In this research, advanced regression techniques are investigated for modeling intricate release patterns utilizing a high-dimensional dataset comprising more than 1500 spectrum-based variables and categorical inputs. The spectral data are collected from Raman spectroscopy for analysis of drug release from a solid dosage formulation coated with Polysaccharides (a high-dimensional dataset of 155 samples, with drug release measured at 2, 8, and 24 h). The considered drug is 5-aminosalicylic acid for colonic drug delivery, and its release was estimated using Raman data as inputs along with other categorical parameters. The models, including Kernel Ridge Regression (KRR), Kernel-based Extreme Learning Machine (K-ELM), and Quantile Regression (QR) incorporate sophisticated approaches like the Sailfish Optimizer (SFO) for hyperparameter optimization and K-fold cross-validation to enhance predictive accuracy. Notably, KRR exhibited exceptional performance, achieving an R² of 0.997 on the training set and 0.992 on the test set, with a mean squared error (MSE) of 0.0004. In comparison, K-ELM and QR achieved lower R² values of 0.923 and 0.817 on the test set, respectively. The key innovation lies in integrating these non-linear regression models with robust data preprocessing steps, including dimensionality reduction via Principal Component Analysis (PCA), categorical feature encoding through Leave-One-Out (LOO), and outlier detection using Isolation Forest. This study significantly contributes by offering a comprehensive framework for managing high-dimensional and heterogeneous datasets, while emphasizing the effectiveness of optimization strategies in predictive modeling. By accurately predicting the release of 5-ASA from polysaccharide-coated formulations, these models can aid in the design of targeted colonic delivery formulations with optimized release kinetics, ultimately enhancing the efficacy of treatments for colonic diseases.

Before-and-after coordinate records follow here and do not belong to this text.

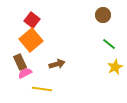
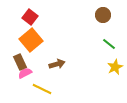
red square: moved 2 px left, 3 px up
yellow line: rotated 18 degrees clockwise
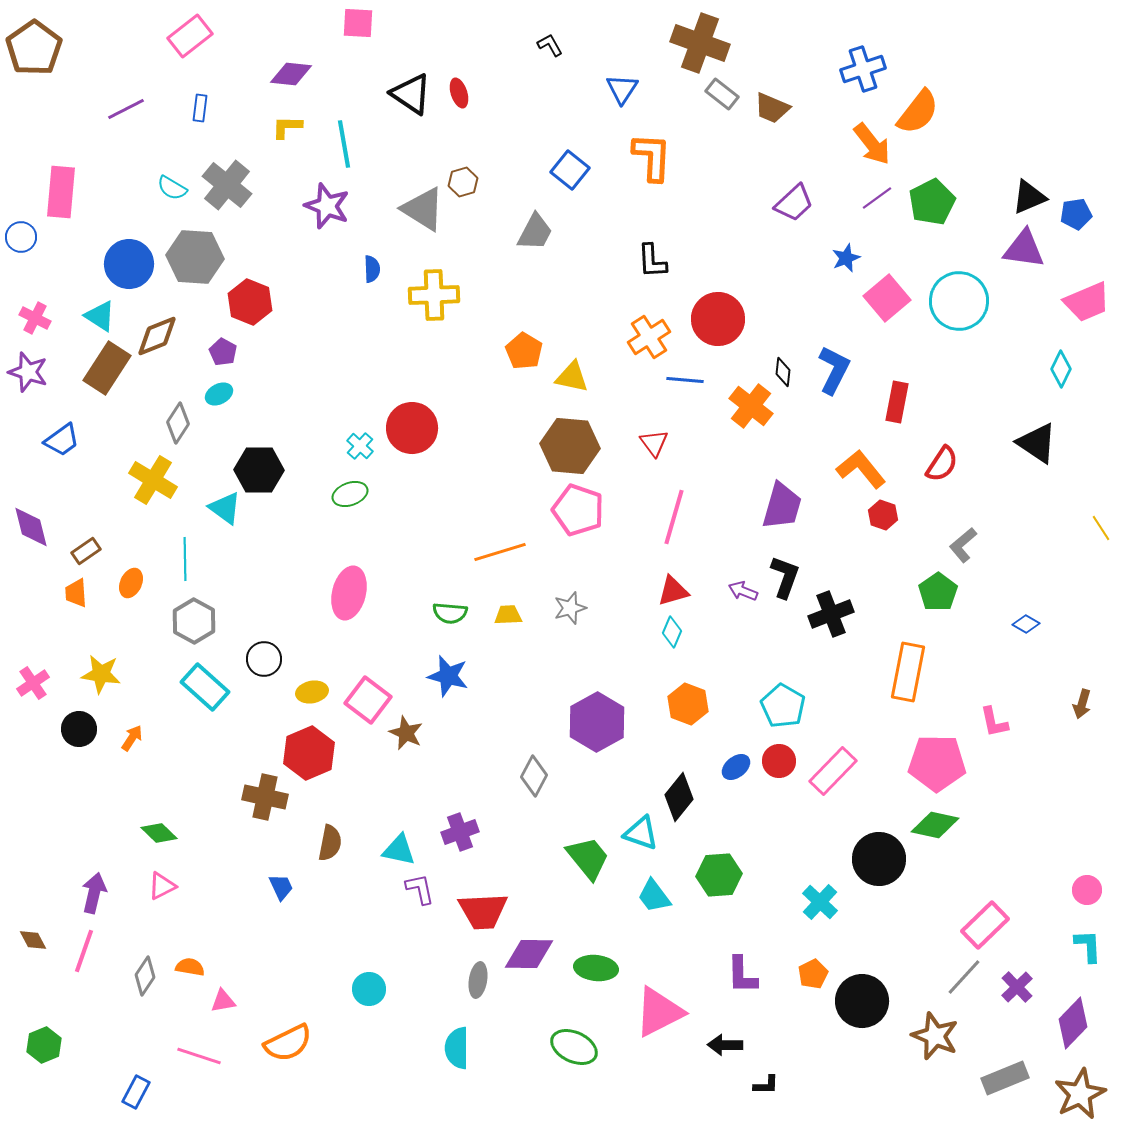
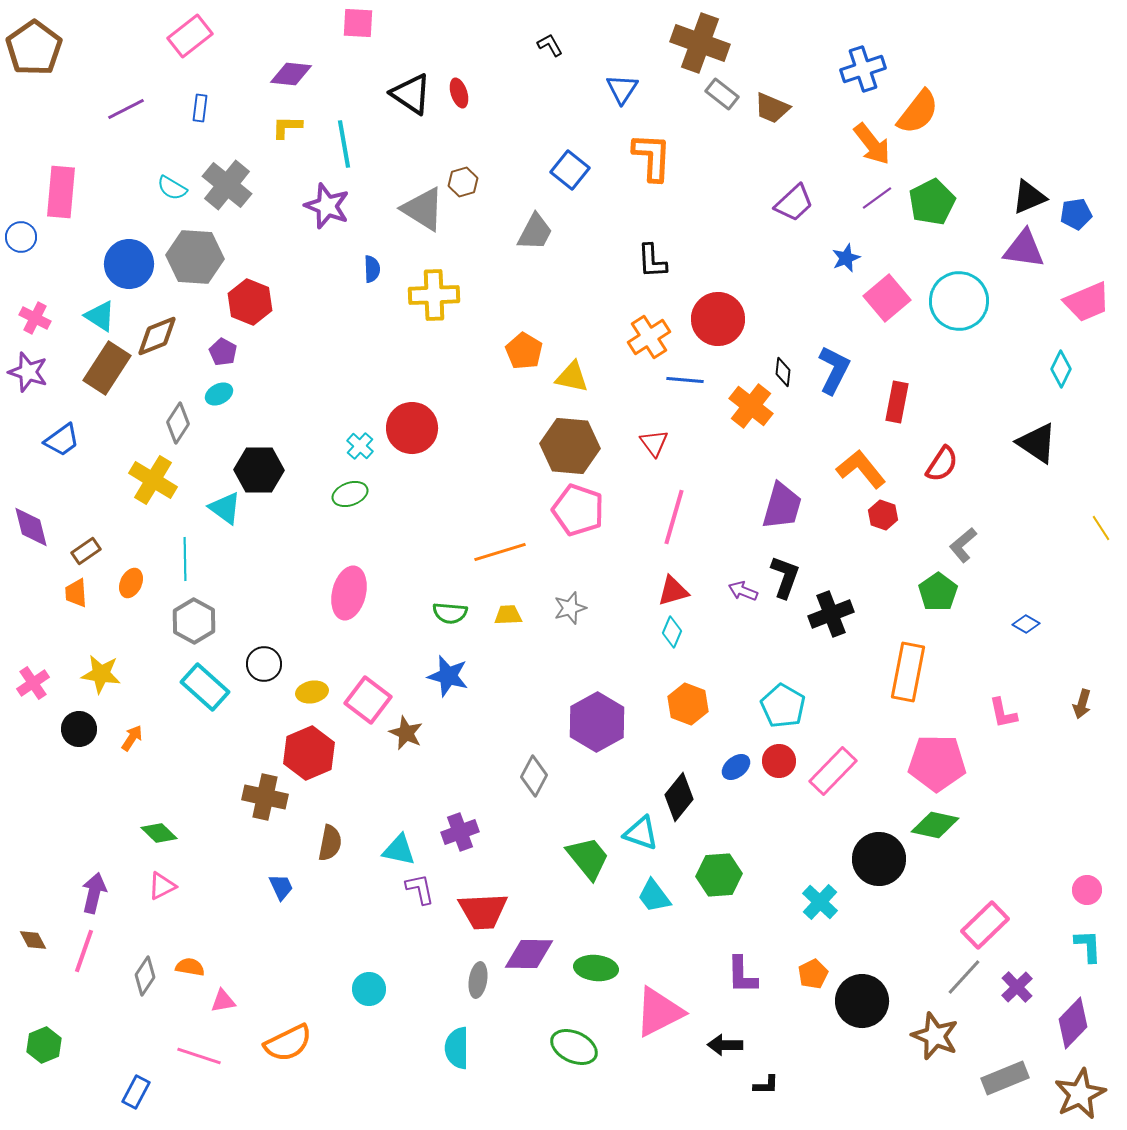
black circle at (264, 659): moved 5 px down
pink L-shape at (994, 722): moved 9 px right, 9 px up
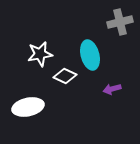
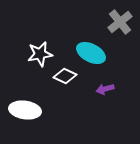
gray cross: rotated 25 degrees counterclockwise
cyan ellipse: moved 1 px right, 2 px up; rotated 48 degrees counterclockwise
purple arrow: moved 7 px left
white ellipse: moved 3 px left, 3 px down; rotated 20 degrees clockwise
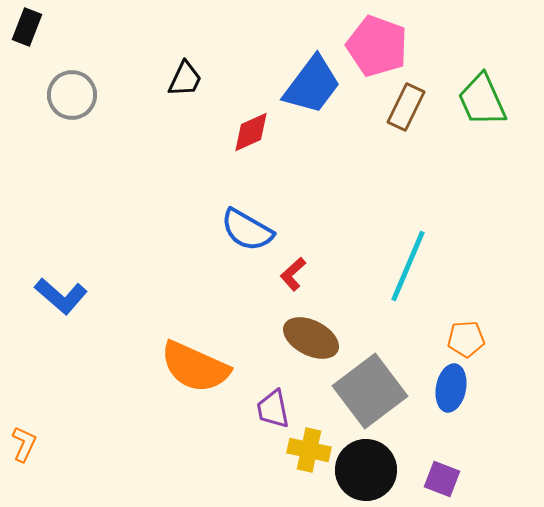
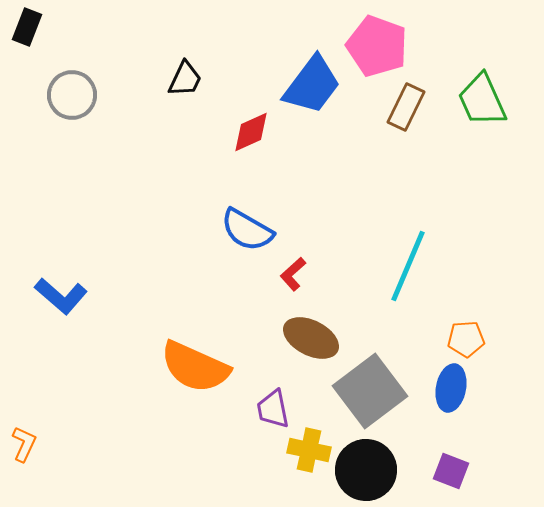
purple square: moved 9 px right, 8 px up
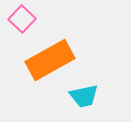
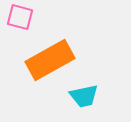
pink square: moved 2 px left, 2 px up; rotated 28 degrees counterclockwise
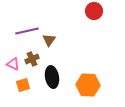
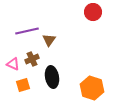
red circle: moved 1 px left, 1 px down
orange hexagon: moved 4 px right, 3 px down; rotated 15 degrees clockwise
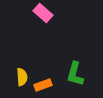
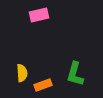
pink rectangle: moved 4 px left, 2 px down; rotated 54 degrees counterclockwise
yellow semicircle: moved 4 px up
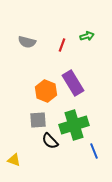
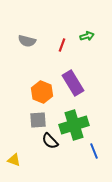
gray semicircle: moved 1 px up
orange hexagon: moved 4 px left, 1 px down
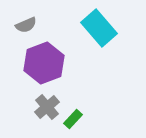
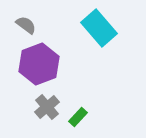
gray semicircle: rotated 120 degrees counterclockwise
purple hexagon: moved 5 px left, 1 px down
green rectangle: moved 5 px right, 2 px up
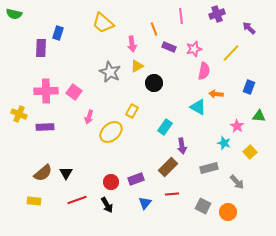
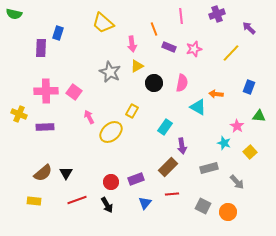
pink semicircle at (204, 71): moved 22 px left, 12 px down
pink arrow at (89, 117): rotated 136 degrees clockwise
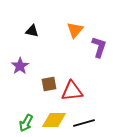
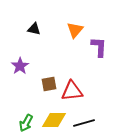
black triangle: moved 2 px right, 2 px up
purple L-shape: rotated 15 degrees counterclockwise
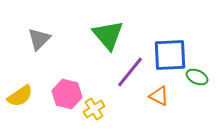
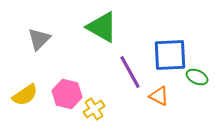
green triangle: moved 6 px left, 8 px up; rotated 20 degrees counterclockwise
purple line: rotated 68 degrees counterclockwise
yellow semicircle: moved 5 px right, 1 px up
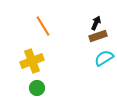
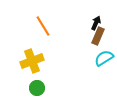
brown rectangle: rotated 48 degrees counterclockwise
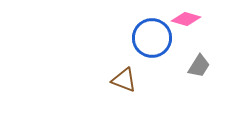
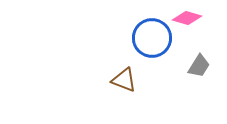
pink diamond: moved 1 px right, 1 px up
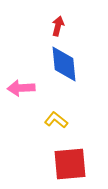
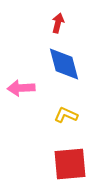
red arrow: moved 3 px up
blue diamond: rotated 9 degrees counterclockwise
yellow L-shape: moved 10 px right, 5 px up; rotated 15 degrees counterclockwise
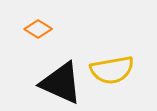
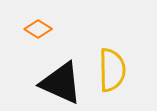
yellow semicircle: rotated 81 degrees counterclockwise
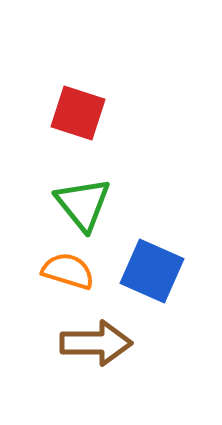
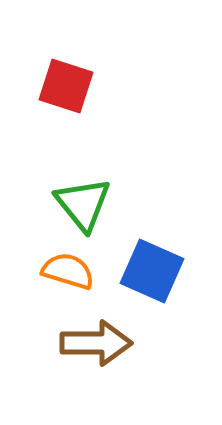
red square: moved 12 px left, 27 px up
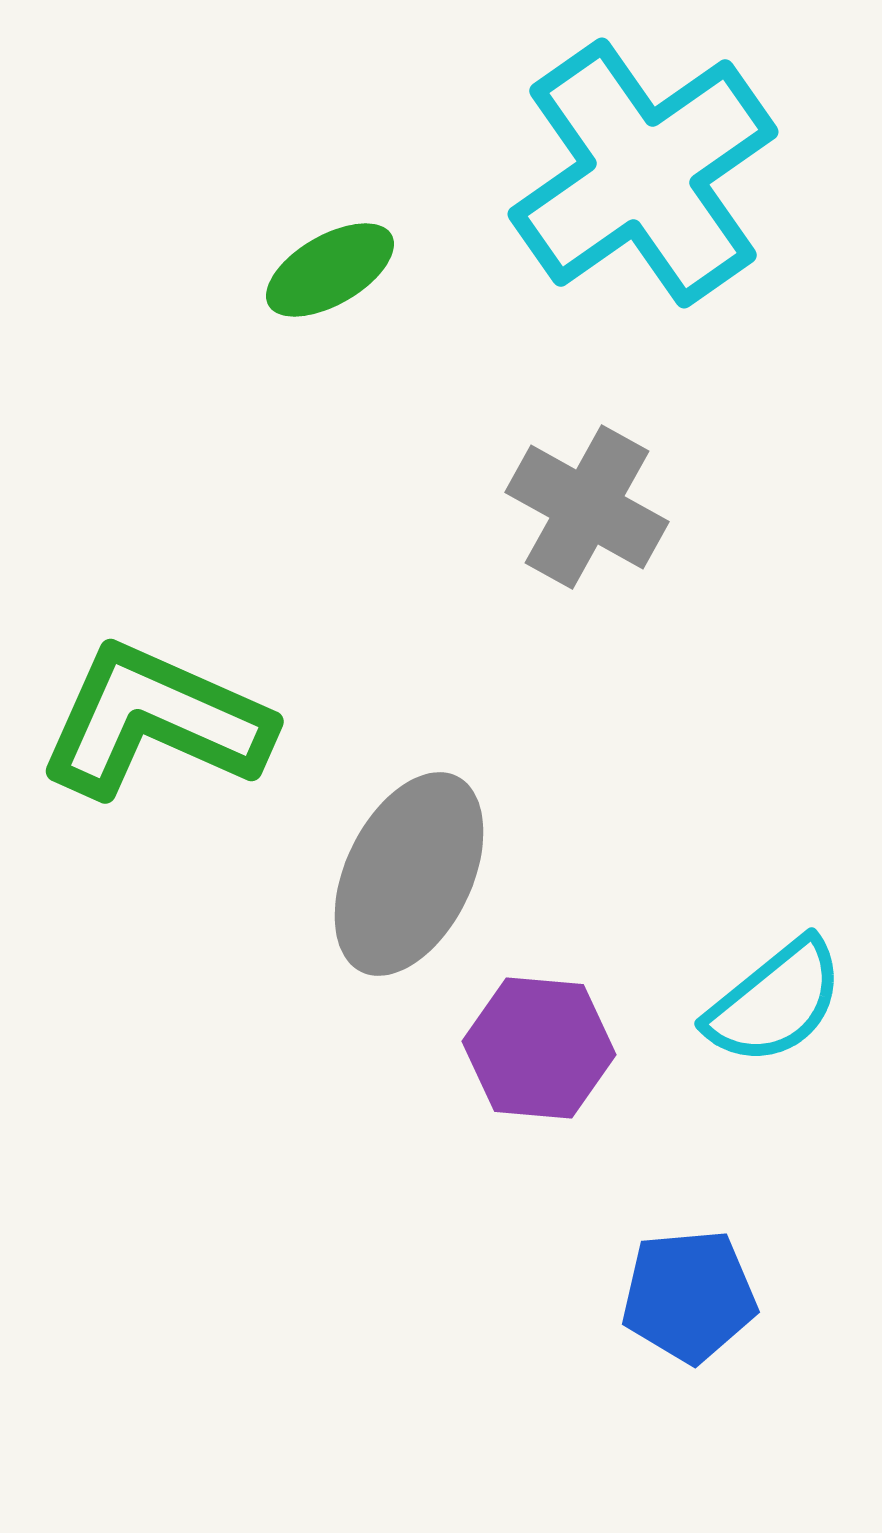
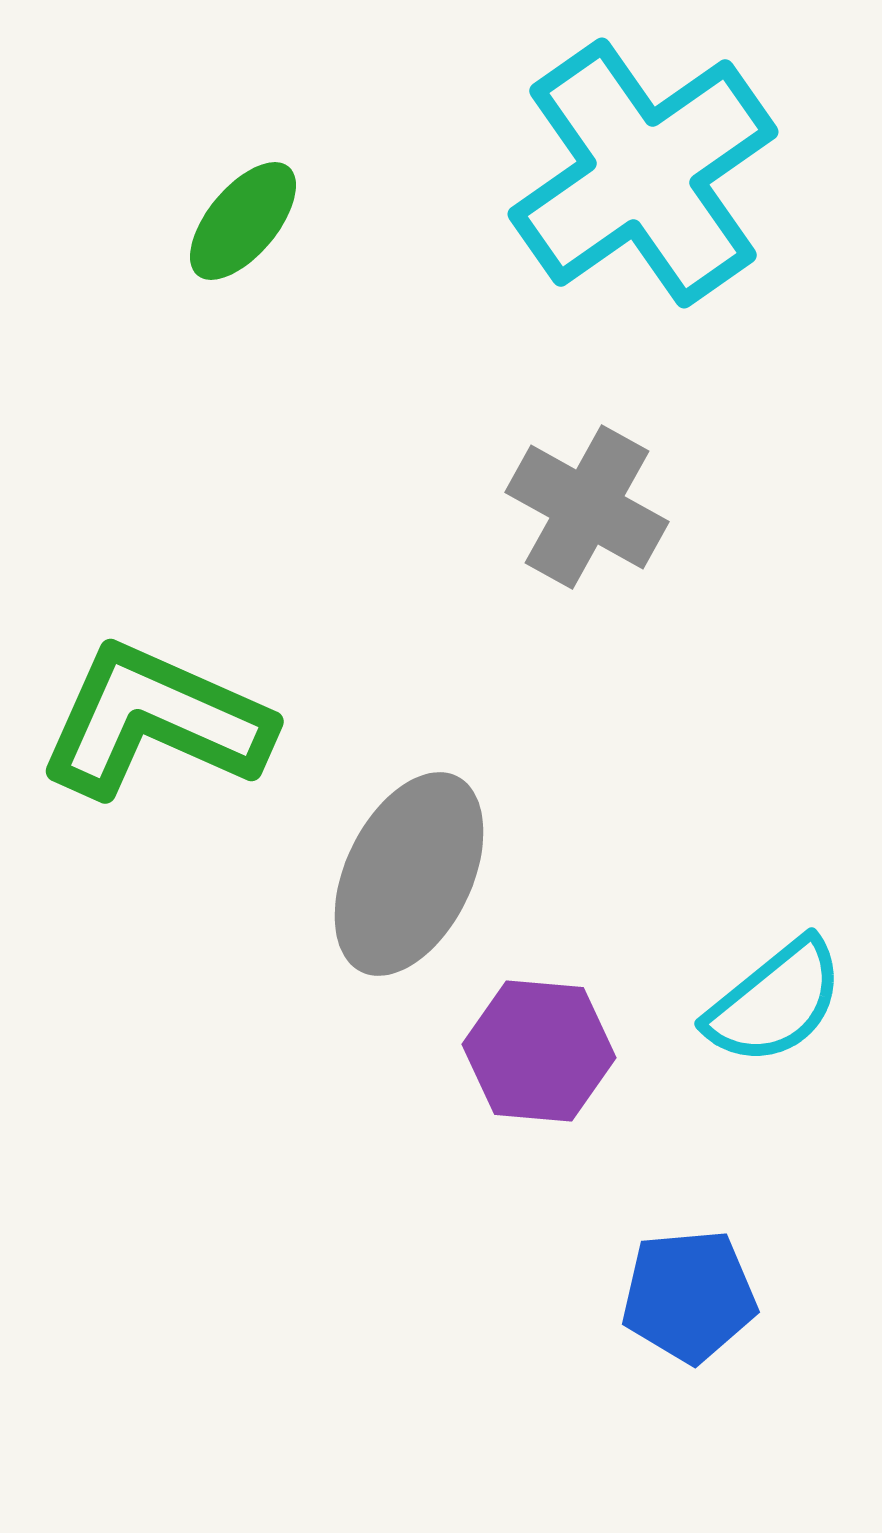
green ellipse: moved 87 px left, 49 px up; rotated 20 degrees counterclockwise
purple hexagon: moved 3 px down
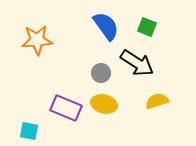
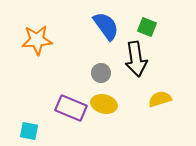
black arrow: moved 1 px left, 4 px up; rotated 48 degrees clockwise
yellow semicircle: moved 3 px right, 2 px up
purple rectangle: moved 5 px right
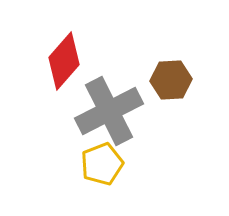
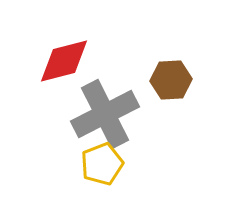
red diamond: rotated 34 degrees clockwise
gray cross: moved 4 px left, 3 px down
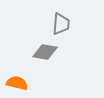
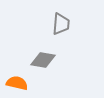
gray diamond: moved 2 px left, 8 px down
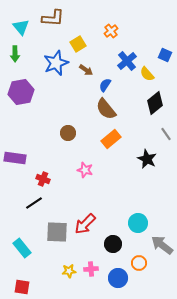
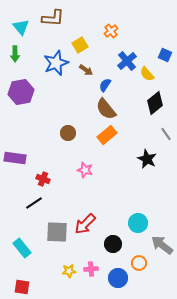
yellow square: moved 2 px right, 1 px down
orange rectangle: moved 4 px left, 4 px up
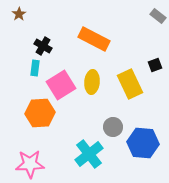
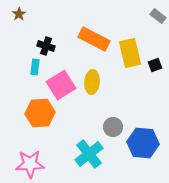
black cross: moved 3 px right; rotated 12 degrees counterclockwise
cyan rectangle: moved 1 px up
yellow rectangle: moved 31 px up; rotated 12 degrees clockwise
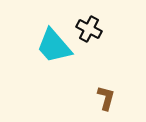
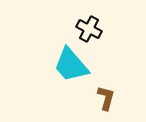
cyan trapezoid: moved 17 px right, 19 px down
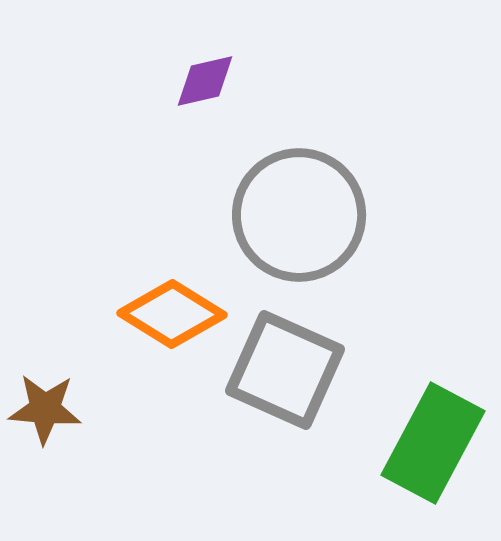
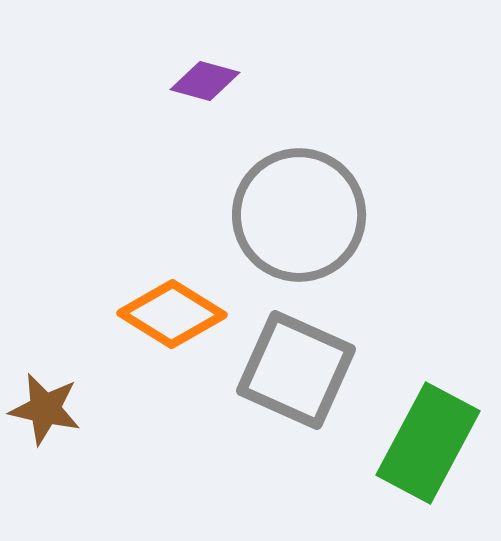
purple diamond: rotated 28 degrees clockwise
gray square: moved 11 px right
brown star: rotated 8 degrees clockwise
green rectangle: moved 5 px left
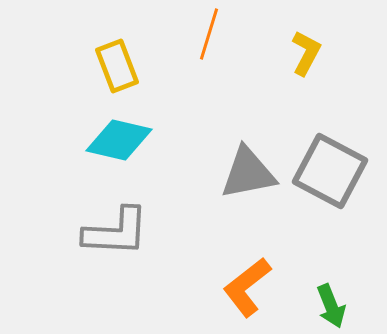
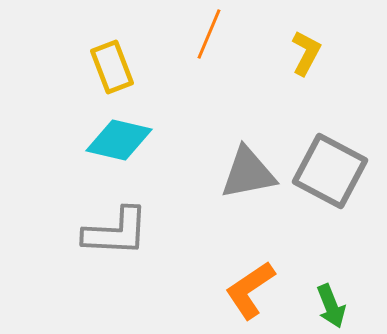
orange line: rotated 6 degrees clockwise
yellow rectangle: moved 5 px left, 1 px down
orange L-shape: moved 3 px right, 3 px down; rotated 4 degrees clockwise
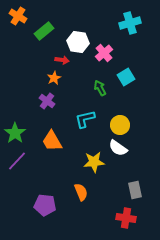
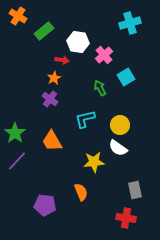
pink cross: moved 2 px down
purple cross: moved 3 px right, 2 px up
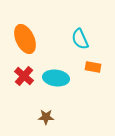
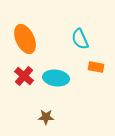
orange rectangle: moved 3 px right
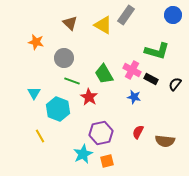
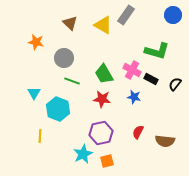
red star: moved 13 px right, 2 px down; rotated 24 degrees counterclockwise
yellow line: rotated 32 degrees clockwise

在本研究中,我们研究了先进的回归技术,以利用包含1500多个基于光谱的变量和分类输入的高维数据集对复杂的释放模式进行建模。光谱数据是从拉曼光谱中收集的,用于分析涂有多糖的固体剂型的药物释放(一个包含155个样本的高维数据集,在2、8和24小时测量药物释放)。所考虑的药物是用于结肠给药的5-氨基水杨酸,其释放量是使用拉曼数据作为输入以及其他分类参数进行估计的。这些模型,包括核岭回归(KRR)、基于核的极限学习机(K-ELM)和分位数回归(QR),采用了复杂的方法,如用于超参数优化的旗鱼优化器(SFO)和K折交叉验证,以提高预测准确性。值得注意的是,KRR表现出卓越的性能,在训练集上的R²为0.997,在测试集上为0.992,均方误差(MSE)为0.0004。相比之下,K-ELM和QR在测试集上的R²值分别为0.923和0.817。关键创新在于将这些非线性回归模型与强大的数据预处理步骤相结合,包括通过主成分分析(PCA)进行降维、通过留一法(LOO)进行分类特征编码以及使用孤立森林进行异常值检测。这项研究通过提供一个管理高维和异构数据集的综合框架做出了重大贡献,同时强调了优化策略在预测建模中的有效性。通过准确预测多糖包衣制剂中5-ASA的释放,这些模型可以帮助设计具有优化释放动力学的靶向结肠给药制剂,最终提高结肠疾病治疗的疗效。